# Supplied data
━━━━━━

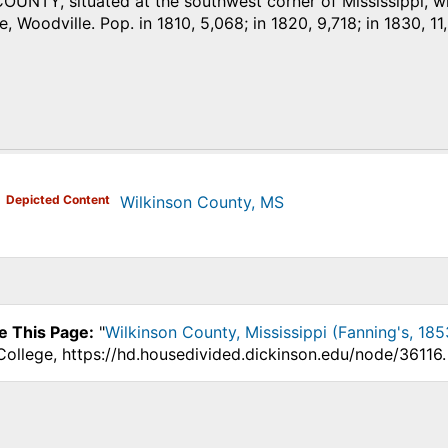
NTY, situated at the southwest corner of Mississippi, with
e, Woodville. Pop. in 1810, 5,068; in 1820, 9,718; in 1830, 11
)
Depicted Content
Wilkinson County, MS
e This Page:
"
Wilkinson County, Mississippi (Fanning's, 185
College, https://hd.housedivided.dickinson.edu/node/36116.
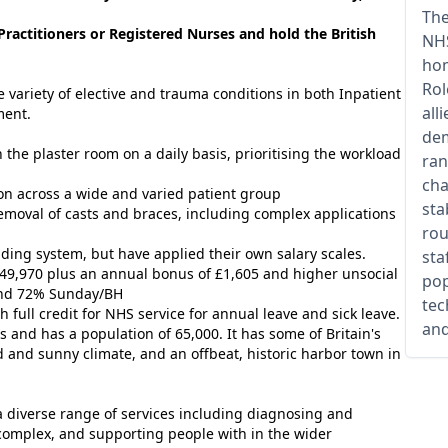
The
ractitioners or Registered Nurses and hold the British
NHS
hom
Rol
e variety of elective and trauma conditions in both Inpatient
all
ment.
dem
 the plaster room on a daily basis, prioritising the workload
ran
cha
sion across a wide and varied patient group
sta
removal of casts and braces, including complex applications
rou
ing system, but have applied their own salary scales.
sta
£49,970 plus an annual bonus of £1,605 and higher unsocial
pop
and 72% Sunday/BH
tec
h full credit for NHS service for annual leave and sick leave.
and
s and has a population of 65,000. It has some of Britain's
ld and sunny
climate
, and an offbeat, historic harbor town in
 a diverse range of services including diagnosing and
l complex, and supporting people with in the wider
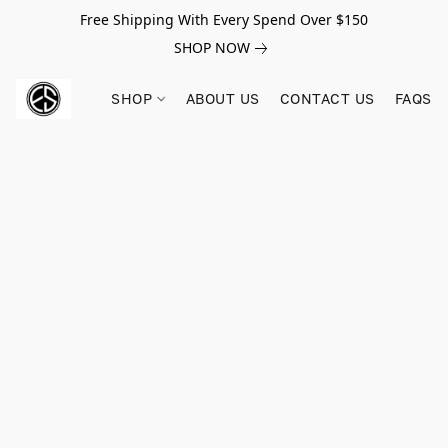
Free Shipping With Every Spend Over $150
SHOP NOW
SHOP
ABOUT US
CONTACT US
FAQS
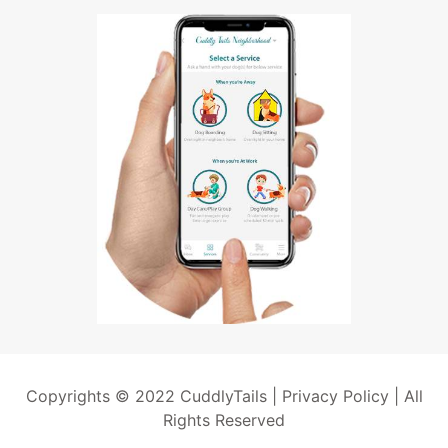
Copyrights © 2022 CuddlyTails |
Privacy Policy
| All
Rights Reserved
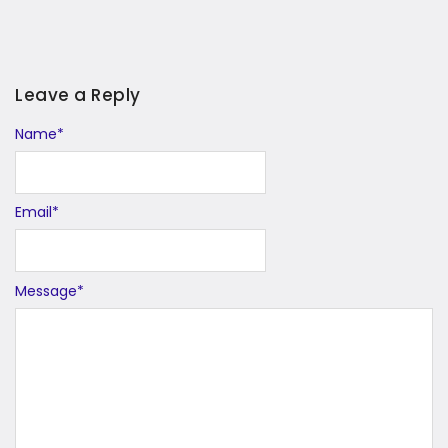
Leave a Reply
Name
Alternative:
*
Email
*
Message
*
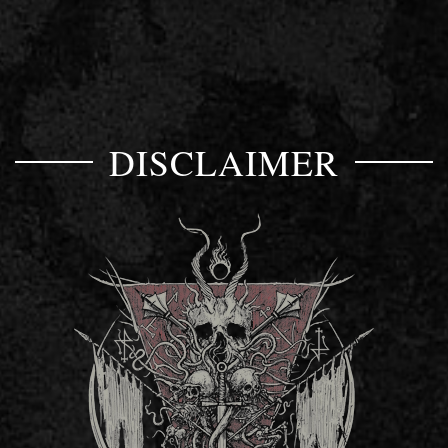
DISCLAIMER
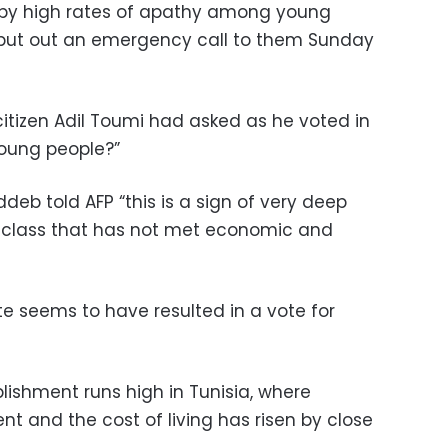
 by high rates of apathy among young
o put out an emergency call to them Sunday
itizen Adil Toumi had asked as he voted in
young people?”
deb told AFP “this is a sign of very deep
al class that has not met economic and
lite seems to have resulted in a vote for
ablishment runs high in Tunisia, where
t and the cost of living has risen by close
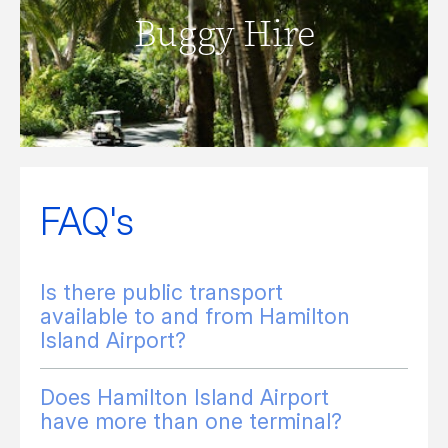
Buggy Hire
READ MORE
FAQ's
Is there public transport
available to and from Hamilton
Island Airport?
Does Hamilton Island Airport
have more than one terminal?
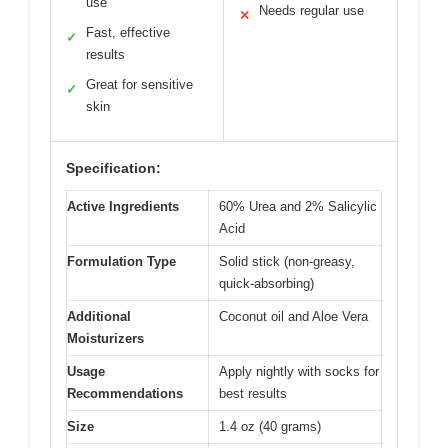
use
Needs regular use
✕
Fast, effective
✓
results
Great for sensitive
✓
skin
Specification:
Active Ingredients
60% Urea and 2% Salicylic
Acid
Formulation Type
Solid stick (non-greasy,
quick-absorbing)
Additional
Coconut oil and Aloe Vera
Moisturizers
Usage
Apply nightly with socks for
Recommendations
best results
Size
1.4 oz (40 grams)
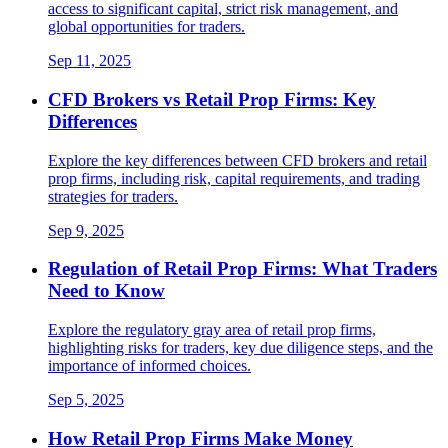
access to significant capital, strict risk management, and
global opportunities for traders.
Sep 11, 2025
CFD Brokers vs Retail Prop Firms: Key
Differences
Explore the key differences between CFD brokers and retail
prop firms, including risk, capital requirements, and trading
strategies for traders.
Sep 9, 2025
Regulation of Retail Prop Firms: What Traders
Need to Know
Explore the regulatory gray area of retail prop firms,
highlighting risks for traders, key due diligence steps, and the
importance of informed choices.
Sep 5, 2025
How Retail Prop Firms Make Money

━━━━━━

# Directions for this task
Output each record exactly as it appears, but not the pictures.

# Exercise solution
NTY, situated at the southwest corner of Mississippi, with
e, Woodville. Pop. in 1810, 5,068; in 1820, 9,718; in 1830, 11
)
Depicted Content
Wilkinson County, MS
e This Page:
"
Wilkinson County, Mississippi (Fanning's, 185
College, https://hd.housedivided.dickinson.edu/node/36116.
The
ractitioners or Registered Nurses and hold the British
NHS
hom
Rol
e variety of elective and trauma conditions in both Inpatient
all
ment.
dem
 the plaster room on a daily basis, prioritising the workload
ran
cha
sion across a wide and varied patient group
sta
removal of casts and braces, including complex applications
rou
ing system, but have applied their own salary scales.
sta
£49,970 plus an annual bonus of £1,605 and higher unsocial
pop
and 72% Sunday/BH
tec
h full credit for NHS service for annual leave and sick leave.
and
s and has a population of 65,000. It has some of Britain's
ld and sunny
climate
, and an offbeat, historic harbor town in
 a diverse range of services including diagnosing and
l complex, and supporting people with in the wider
Free Shipping With Every Spend Over $150
SHOP NOW
SHOP
ABOUT US
CONTACT US
FAQS
Copyrights © 2022 CuddlyTails |
Privacy Policy
| All
Rights Reserved
Leave a Reply
Name
Alternative:
*
Email
*
Message
*
DISCLAIMER
 by high rates of apathy among young
o put out an emergency call to them Sunday
itizen Adil Toumi had asked as he voted in
young people?”
deb told AFP “this is a sign of very deep
al class that has not met economic and
lite seems to have resulted in a vote for
ablishment runs high in Tunisia, where
t and the cost of living has risen by close
Buggy Hire
READ MORE
FAQ's
Is there public transport
available to and from Hamilton
Island Airport?
Does Hamilton Island Airport
have more than one terminal?
use
Needs regular use
✕
Fast, effective
✓
results
Great for sensitive
✓
skin
Specification:
Active Ingredients
60% Urea and 2% Salicylic
Acid
Formulation Type
Solid stick (non-greasy,
quick-absorbing)
Additional
Coconut oil and Aloe Vera
Moisturizers
Usage
Apply nightly with socks for
Recommendations
best results
Size
1.4 oz (40 grams)
access to significant capital, strict risk management, and
global opportunities for traders.
Sep 11, 2025
CFD Brokers vs Retail Prop Firms: Key
Differences
Explore the key differences between CFD brokers and retail
prop firms, including risk, capital requirements, and trading
strategies for traders.
Sep 9, 2025
Regulation of Retail Prop Firms: What Traders
Need to Know
Explore the regulatory gray area of retail prop firms,
highlighting risks for traders, key due diligence steps, and the
importance of informed choices.
Sep 5, 2025
How Retail Prop Firms Make Money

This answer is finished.